Film: Königin, Vater und Meer

Er habe das Gefühl, fällt der Vater seiner Tochter ins Wort, dass sie auf etwas Bestimmtes hinauswolle: «Was willst du eigentlich genau von mir wissen?» – «Darüber? Alles.» Vinci wirkt überrascht, aber auch ein bisschen traurig: «Das ist etwas viel, Leo. Sorry.»

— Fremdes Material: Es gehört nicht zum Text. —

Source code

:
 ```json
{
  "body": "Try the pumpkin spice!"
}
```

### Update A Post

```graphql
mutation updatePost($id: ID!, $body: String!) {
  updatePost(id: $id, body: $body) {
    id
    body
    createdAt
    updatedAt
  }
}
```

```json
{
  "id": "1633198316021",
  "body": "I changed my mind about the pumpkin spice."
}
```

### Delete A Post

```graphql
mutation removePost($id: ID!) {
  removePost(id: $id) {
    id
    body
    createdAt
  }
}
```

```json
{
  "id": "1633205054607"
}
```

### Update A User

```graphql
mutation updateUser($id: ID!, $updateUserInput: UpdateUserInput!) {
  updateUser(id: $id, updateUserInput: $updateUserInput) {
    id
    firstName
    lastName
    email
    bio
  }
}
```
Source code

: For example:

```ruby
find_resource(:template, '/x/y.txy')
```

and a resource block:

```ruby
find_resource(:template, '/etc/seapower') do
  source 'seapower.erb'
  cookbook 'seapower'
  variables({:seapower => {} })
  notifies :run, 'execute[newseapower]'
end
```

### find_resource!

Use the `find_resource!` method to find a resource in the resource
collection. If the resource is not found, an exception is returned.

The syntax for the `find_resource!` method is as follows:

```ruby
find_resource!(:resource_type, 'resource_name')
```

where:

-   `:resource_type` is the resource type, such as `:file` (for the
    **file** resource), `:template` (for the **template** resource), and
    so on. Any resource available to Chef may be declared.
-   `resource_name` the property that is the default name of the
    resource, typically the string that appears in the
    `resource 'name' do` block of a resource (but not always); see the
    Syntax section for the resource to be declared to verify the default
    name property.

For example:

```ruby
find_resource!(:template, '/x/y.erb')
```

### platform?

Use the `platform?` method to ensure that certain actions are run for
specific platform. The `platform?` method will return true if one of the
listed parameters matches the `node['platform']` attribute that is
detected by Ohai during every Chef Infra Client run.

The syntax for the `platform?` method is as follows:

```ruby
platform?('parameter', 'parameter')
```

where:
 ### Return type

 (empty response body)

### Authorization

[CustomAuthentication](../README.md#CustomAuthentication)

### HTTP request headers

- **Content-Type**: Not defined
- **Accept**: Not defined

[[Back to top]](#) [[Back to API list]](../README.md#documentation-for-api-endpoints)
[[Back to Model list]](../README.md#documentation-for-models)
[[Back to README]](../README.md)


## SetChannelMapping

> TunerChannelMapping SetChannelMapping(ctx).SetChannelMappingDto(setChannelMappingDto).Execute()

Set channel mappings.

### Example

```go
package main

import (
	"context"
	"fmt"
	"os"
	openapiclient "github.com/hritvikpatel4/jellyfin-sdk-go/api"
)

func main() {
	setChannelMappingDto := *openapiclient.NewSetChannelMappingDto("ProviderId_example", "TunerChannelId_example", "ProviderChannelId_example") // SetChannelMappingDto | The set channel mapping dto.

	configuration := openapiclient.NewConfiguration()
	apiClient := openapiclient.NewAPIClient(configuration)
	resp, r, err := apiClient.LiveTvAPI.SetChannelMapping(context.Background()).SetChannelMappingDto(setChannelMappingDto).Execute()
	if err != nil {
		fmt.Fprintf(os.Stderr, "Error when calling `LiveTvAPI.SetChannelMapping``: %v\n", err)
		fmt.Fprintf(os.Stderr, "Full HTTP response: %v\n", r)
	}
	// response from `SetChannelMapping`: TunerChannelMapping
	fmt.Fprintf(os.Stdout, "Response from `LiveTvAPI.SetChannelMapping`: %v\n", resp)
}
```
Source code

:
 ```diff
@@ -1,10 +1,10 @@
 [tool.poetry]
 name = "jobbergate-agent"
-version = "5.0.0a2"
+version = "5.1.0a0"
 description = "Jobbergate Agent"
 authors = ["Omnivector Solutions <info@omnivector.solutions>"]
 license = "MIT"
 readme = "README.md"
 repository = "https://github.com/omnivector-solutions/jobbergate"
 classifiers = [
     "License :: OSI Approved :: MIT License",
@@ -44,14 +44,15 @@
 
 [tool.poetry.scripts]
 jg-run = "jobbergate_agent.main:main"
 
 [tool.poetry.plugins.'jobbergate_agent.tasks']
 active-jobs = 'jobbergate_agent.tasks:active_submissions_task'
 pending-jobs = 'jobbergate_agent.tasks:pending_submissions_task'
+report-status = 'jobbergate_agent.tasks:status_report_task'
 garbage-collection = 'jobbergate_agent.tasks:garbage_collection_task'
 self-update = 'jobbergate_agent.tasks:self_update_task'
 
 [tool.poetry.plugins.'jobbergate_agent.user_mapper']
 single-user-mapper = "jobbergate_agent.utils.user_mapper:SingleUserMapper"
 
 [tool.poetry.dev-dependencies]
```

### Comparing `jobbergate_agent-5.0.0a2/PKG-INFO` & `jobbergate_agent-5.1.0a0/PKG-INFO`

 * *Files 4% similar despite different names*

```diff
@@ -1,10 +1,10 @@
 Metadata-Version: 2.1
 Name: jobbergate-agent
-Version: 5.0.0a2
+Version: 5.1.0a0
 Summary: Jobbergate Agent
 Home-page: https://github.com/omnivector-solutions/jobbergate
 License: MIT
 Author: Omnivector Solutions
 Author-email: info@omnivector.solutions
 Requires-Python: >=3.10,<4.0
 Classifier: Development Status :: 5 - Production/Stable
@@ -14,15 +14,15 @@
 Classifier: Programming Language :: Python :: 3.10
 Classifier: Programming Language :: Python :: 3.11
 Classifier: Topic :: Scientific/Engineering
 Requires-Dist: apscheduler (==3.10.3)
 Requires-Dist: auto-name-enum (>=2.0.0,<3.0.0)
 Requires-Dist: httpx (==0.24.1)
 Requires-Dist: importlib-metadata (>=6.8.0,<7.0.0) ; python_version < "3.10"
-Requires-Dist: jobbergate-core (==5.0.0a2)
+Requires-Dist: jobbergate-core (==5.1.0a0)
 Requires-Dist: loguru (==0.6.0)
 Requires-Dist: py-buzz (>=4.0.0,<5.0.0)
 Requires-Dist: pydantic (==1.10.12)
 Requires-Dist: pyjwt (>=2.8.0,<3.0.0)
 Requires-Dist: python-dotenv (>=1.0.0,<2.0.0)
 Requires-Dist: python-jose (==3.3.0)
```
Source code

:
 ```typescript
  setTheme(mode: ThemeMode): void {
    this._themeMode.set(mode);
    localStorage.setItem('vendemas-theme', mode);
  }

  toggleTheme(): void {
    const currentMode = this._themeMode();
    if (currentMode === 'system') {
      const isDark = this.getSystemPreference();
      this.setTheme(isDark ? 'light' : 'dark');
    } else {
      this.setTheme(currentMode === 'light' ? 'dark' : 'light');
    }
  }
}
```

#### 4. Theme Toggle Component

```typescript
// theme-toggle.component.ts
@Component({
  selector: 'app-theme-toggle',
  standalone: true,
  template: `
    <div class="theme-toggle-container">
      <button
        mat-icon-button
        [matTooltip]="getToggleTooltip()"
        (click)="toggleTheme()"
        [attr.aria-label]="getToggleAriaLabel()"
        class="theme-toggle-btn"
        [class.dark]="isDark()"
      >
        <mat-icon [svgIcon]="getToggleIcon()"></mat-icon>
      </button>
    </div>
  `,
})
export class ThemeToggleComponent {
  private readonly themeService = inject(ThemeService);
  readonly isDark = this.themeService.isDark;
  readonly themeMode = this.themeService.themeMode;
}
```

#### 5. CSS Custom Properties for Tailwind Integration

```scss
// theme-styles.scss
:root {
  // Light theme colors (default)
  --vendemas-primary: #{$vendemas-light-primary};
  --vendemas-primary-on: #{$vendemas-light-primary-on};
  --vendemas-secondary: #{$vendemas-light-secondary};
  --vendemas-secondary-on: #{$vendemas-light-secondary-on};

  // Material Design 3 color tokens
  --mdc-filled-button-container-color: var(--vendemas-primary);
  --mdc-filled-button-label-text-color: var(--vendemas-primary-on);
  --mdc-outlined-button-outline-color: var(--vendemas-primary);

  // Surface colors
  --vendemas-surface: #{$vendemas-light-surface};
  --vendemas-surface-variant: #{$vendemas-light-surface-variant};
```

«Bilder im Kopf» von Eleonora Camizzi – ihr Vater nennt sie Leo – handelt durchaus von diesem «darüber»: von der «paranoiden Schizophrenie», die ihm als Dreissigjährigem diagnostiziert wurde, nachdem er sich freiwillig hatte «einliefern» lassen, weil sich Leos Mutter vor ihm fürchtete. Zu Recht, wie er seiner Tochter gegenüber einräumt, deren Augen sich nicht zum ersten und nicht zum letzten Mal mit Tränen füllen. Sie stellt weitere Fragen: warum er ist, wie er ist, und wie es sich anfühlt, in einer Gesellschaft zu leben, die mit Menschen wie ihm nichts anderes anzufangen weiss, als ihnen eine IV-Rente zu bezahlen und starke Beruhigungsmittel zu verschreiben.
Vinci gibt Auskunft, wo er kann. Verteidigt sich gegen offene und stumme Vorwürfe. Erzählt vom halben Penny, den er einst von der «Königin» geschenkt bekam, und von den fünf Diktatoren in seinem Kopf, die manchmal in so heftigen Streit geraten, dass er zu explodieren drohe. Dies zu vermeiden, sei eine seiner Hauptbeschäftigungen.
So wichtig wie der Inhalt des Gesprächs ist der Ort, an dem es stattfindet: ein weisser Raum ohne Möbel, ohne Tür und ohne Dekoration. Durch ein Fenster sieht man das Meer, vor dem ab und an Menschen in Badekleidung vorbeischlendern, während Leo und Vinci ganz in Weiss gekleidet sind. Weshalb genau dieses filmisch-experimentelle Konstrukt ein Gespräch ermöglicht, das trotz aller Barrieren und implizierten Verletzungen von Offenheit und sichtbarer Liebe geprägt ist, bleibt ein wunderbares Rätsel, das keiner Auflösung bedarf.
«Bilder im Kopf», in Solothurn mit dem «Visioni»-Preis ausgezeichnet und jetzt am Human Rights Film Festival in Zürich zu sehen, zeigt unter anderem, von welcher Schönheit der blosse Akt des aufrichtigen und sich eines Urteils vorerst enthaltenden Zuhörens sein kann.